Pourquoi avez-vous pensé à Arnaud Ducret pour l’interpréter ?
Stéphan : Nous cherchions un comédien costaud, athlétique, sympathique, tonitruant, à mi-chemin entre un Lino Ventura et un Gérard Lanvin. Un acteur capable d’être dans un va et vient de jeu à la fois intériorisé et très extériorisé, très physique, très empathique quand il joue le coach. C’est notre directeur de casting Martin Rougier qui nous a soufflé le nom d’Arnaud. Comme on le connaissait mal, on a fait comme d’habitude dans ces cas-là, on s’est « Arnauducrétisé », en regardant tout ce qu’Arnaud avait fait. Il nous a particulièrement estomaqués dans un film sur de Gaulle où il jouait un Jacques Chirac phénoménal ! On l’a alors rencontré et, comme avec Alain Gillot, on a eu un coup de cœur. Il a tout Arnaud : la gentillesse, la disponibilité, le désir, l’humour, l’instinct, le sens de l’écoute et l’envie. C’est un gros bosseur. En plus, physiquement c’est une masse. Il emporte tout sur son passage. Pour le rôle, il était idéal. 

Votre film fait une part belle à la psychologie. Il n’est ni rectiligne, ni manichéen. Et il réserve de belles surprises au niveau de sa forme…
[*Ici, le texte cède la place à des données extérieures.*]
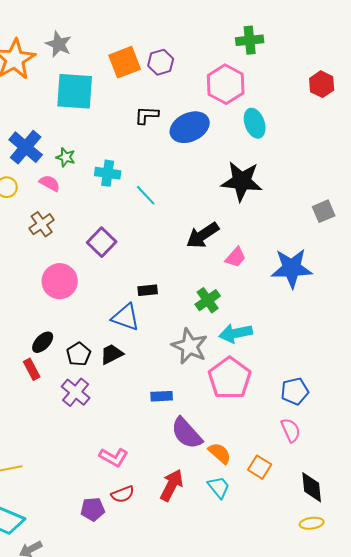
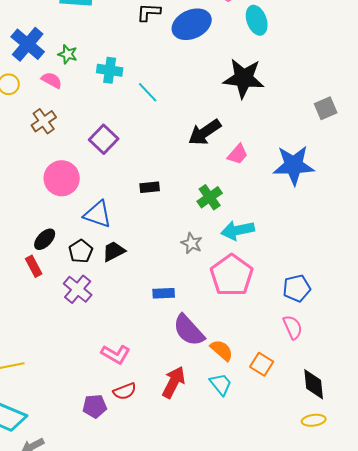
blue triangle: (126, 317) -> (98, 214), moved
gray star: (190, 346) -> (192, 243), size x0.6

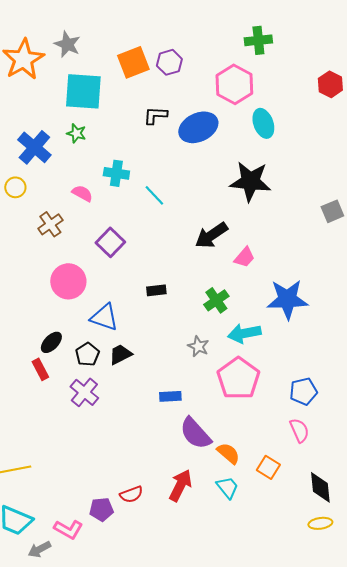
green star: (68, 54) -> (76, 133), moved
pink semicircle: (52, 80) -> (82, 193), moved
blue star: (294, 165) -> (287, 299), moved
pink L-shape: (116, 354) -> (68, 529), moved

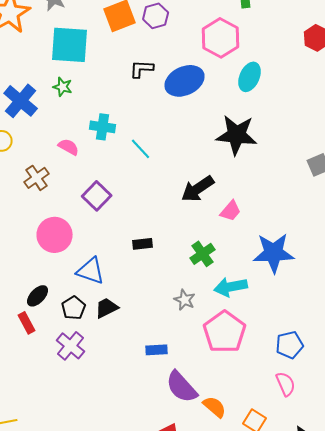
cyan ellipse: (263, 123) -> (250, 77), turned 44

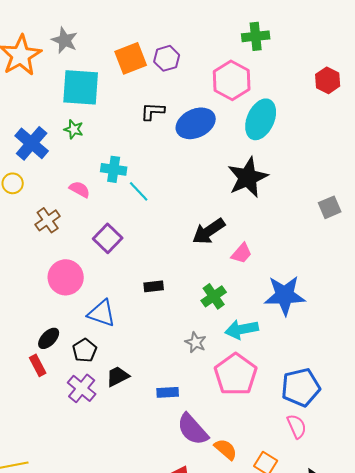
cyan ellipse: (250, 77) -> (261, 119), size x1.4
black star: (237, 135) -> (248, 177), turned -30
cyan line: (141, 149) -> (139, 191), moved
black trapezoid: (107, 308) -> (118, 376), moved
blue pentagon: (290, 345) -> (301, 387), size x1.4

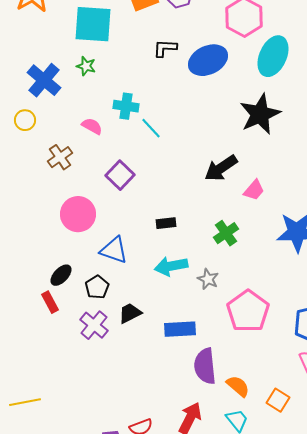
cyan arrow: (242, 329) -> (171, 266), moved
blue rectangle: (168, 392) -> (180, 329), size x1.4
purple semicircle: (193, 429) -> (205, 366), turned 36

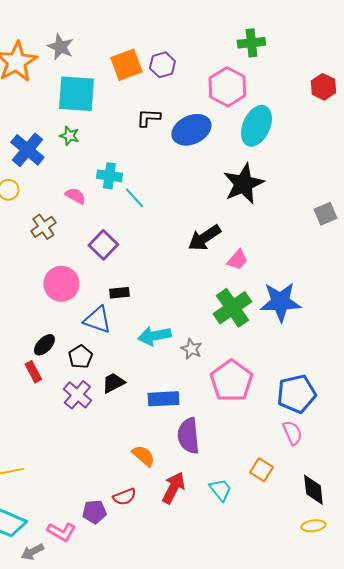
black rectangle: (166, 223) -> (119, 293), moved
green cross: (226, 233) -> (232, 308), moved, size x1.5
orange semicircle: (238, 386) -> (143, 456), moved

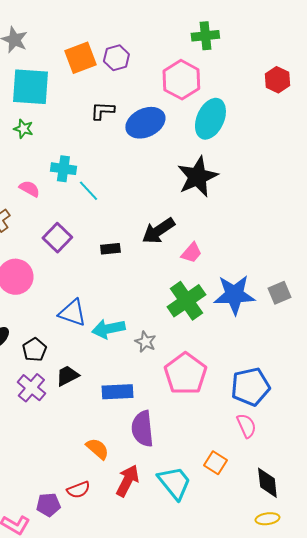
gray square: (325, 214) -> (279, 293), moved
black rectangle: (119, 293) -> (110, 249), moved
blue triangle: (97, 320) -> (72, 313), moved
cyan trapezoid: (220, 490) -> (174, 483), size x1.5

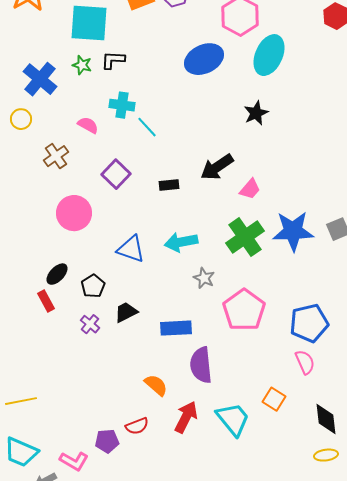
black L-shape: (102, 111) -> (113, 60), moved
black star: (197, 177) -> (256, 113), size x0.6
cyan arrow: (108, 329) -> (181, 242), moved
purple cross: (31, 388) -> (90, 324), size x0.7

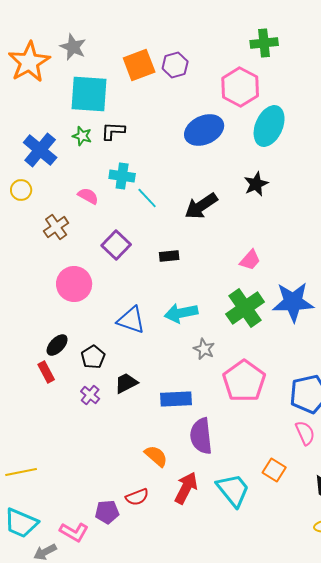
black arrow: (217, 167) -> (201, 206), moved

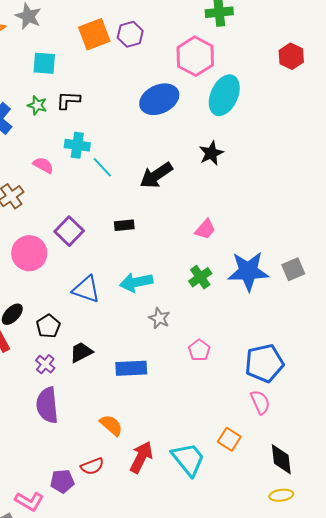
cyan square: (89, 94) -> (44, 63), size x0.6
purple square: (116, 245) -> (69, 231), moved
green cross: (245, 308) -> (200, 277), size x0.6
pink pentagon: (244, 381) -> (199, 350), size x0.5
purple semicircle: (201, 436) -> (47, 405), moved

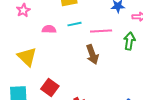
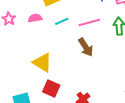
pink semicircle: (49, 29) -> (35, 18), moved
yellow triangle: (27, 57) -> (42, 62), moved

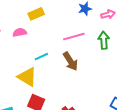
cyan line: (62, 21) -> (41, 57), moved

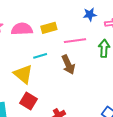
yellow rectangle: (36, 14) -> (49, 28), moved
pink semicircle: (20, 32) -> (22, 29), size x1.5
François : On a pris des risques, scénaristiques et techniques et tant mieux si cela se voit et se ressent. On a essayé de chiader nos cadres. D’autant plus que notre chef op, Pierre-Hugues Galien a un sens du cadre hors du commun. En matière de dialogues, pour laisser un maximum de place à l’émotion, on a beaucoup misé sur les non-dits. Pour éviter que le film n’apparaisse trop simpliste, on a essayé de slalomer dans la construction du scénario et on s’est interdit une fin trop convenue. Et puis, pour être au plus près de leur vérité, qui est beaucoup plus rieuse et joyeuse qu’on ne se l’imagine, on a rencontré beaucoup d’autistes... En résumé on a essayé de faire ce qu’il fallait pour que ce film ne paraisse pas trop petit pour le grand écran.

Comédie dramatique de François Prévôt-Leygonie et Stéphan Archinard. 4,2 étoiles AlloCiné.